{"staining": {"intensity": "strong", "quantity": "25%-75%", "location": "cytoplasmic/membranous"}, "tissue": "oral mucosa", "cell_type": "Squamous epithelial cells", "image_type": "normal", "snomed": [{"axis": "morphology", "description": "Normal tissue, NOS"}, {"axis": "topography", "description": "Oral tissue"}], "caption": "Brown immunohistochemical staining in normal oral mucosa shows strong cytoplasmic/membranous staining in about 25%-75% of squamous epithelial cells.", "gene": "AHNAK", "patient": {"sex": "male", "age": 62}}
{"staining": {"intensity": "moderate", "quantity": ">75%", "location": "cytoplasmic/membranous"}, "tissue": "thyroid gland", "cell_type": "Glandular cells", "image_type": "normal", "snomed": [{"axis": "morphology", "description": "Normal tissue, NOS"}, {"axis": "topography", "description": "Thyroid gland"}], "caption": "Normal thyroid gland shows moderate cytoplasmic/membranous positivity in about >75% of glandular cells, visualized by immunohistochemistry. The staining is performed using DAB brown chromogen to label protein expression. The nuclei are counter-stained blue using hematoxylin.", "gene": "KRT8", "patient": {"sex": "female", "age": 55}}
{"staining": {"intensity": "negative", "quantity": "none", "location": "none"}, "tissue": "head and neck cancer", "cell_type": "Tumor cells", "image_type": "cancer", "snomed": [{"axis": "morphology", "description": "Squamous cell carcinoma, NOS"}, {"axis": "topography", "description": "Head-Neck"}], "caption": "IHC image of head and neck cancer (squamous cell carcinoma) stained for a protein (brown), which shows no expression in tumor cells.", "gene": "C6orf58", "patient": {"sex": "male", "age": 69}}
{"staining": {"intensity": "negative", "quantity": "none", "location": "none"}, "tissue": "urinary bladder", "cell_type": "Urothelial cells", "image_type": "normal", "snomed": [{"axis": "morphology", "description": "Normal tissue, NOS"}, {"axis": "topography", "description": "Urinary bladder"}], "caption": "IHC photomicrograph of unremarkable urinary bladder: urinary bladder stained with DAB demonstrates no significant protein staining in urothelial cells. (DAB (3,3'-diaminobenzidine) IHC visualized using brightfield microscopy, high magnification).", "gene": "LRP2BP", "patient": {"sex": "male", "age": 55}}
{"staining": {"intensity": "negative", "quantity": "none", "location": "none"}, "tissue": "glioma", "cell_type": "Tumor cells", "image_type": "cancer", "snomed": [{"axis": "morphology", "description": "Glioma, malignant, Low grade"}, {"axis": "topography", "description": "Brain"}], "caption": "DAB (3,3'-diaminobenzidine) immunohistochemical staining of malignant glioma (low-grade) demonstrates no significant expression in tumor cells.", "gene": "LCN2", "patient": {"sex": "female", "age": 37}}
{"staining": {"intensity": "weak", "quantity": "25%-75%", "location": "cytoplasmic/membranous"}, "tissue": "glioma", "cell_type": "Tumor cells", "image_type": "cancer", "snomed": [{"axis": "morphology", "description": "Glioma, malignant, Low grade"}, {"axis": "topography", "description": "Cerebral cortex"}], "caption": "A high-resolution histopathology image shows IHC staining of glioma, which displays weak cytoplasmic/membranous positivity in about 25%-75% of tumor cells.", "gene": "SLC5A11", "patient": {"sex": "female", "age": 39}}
# # # #
> Problem statement: Copy out each line in the listing that has the word "squamous".

> Response for this exercise:
{"staining": {"intensity": "strong", "quantity": "25%-75%", "location": "cytoplasmic/membranous"}, "tissue": "oral mucosa", "cell_type": "Squamous epithelial cells", "image_type": "normal", "snomed": [{"axis": "morphology", "description": "Normal tissue, NOS"}, {"axis": "topography", "description": "Oral tissue"}], "caption": "Brown immunohistochemical staining in normal oral mucosa shows strong cytoplasmic/membranous staining in about 25%-75% of squamous epithelial cells.", "gene": "AHNAK", "patient": {"sex": "male", "age": 62}}
{"staining": {"intensity": "negative", "quantity": "none", "location": "none"}, "tissue": "head and neck cancer", "cell_type": "Tumor cells", "image_type": "cancer", "snomed": [{"axis": "morphology", "description": "Squamous cell carcinoma, NOS"}, {"axis": "topography", "description": "Head-Neck"}], "caption": "IHC image of head and neck cancer (squamous cell carcinoma) stained for a protein (brown), which shows no expression in tumor cells.", "gene": "C6orf58", "patient": {"sex": "male", "age": 69}}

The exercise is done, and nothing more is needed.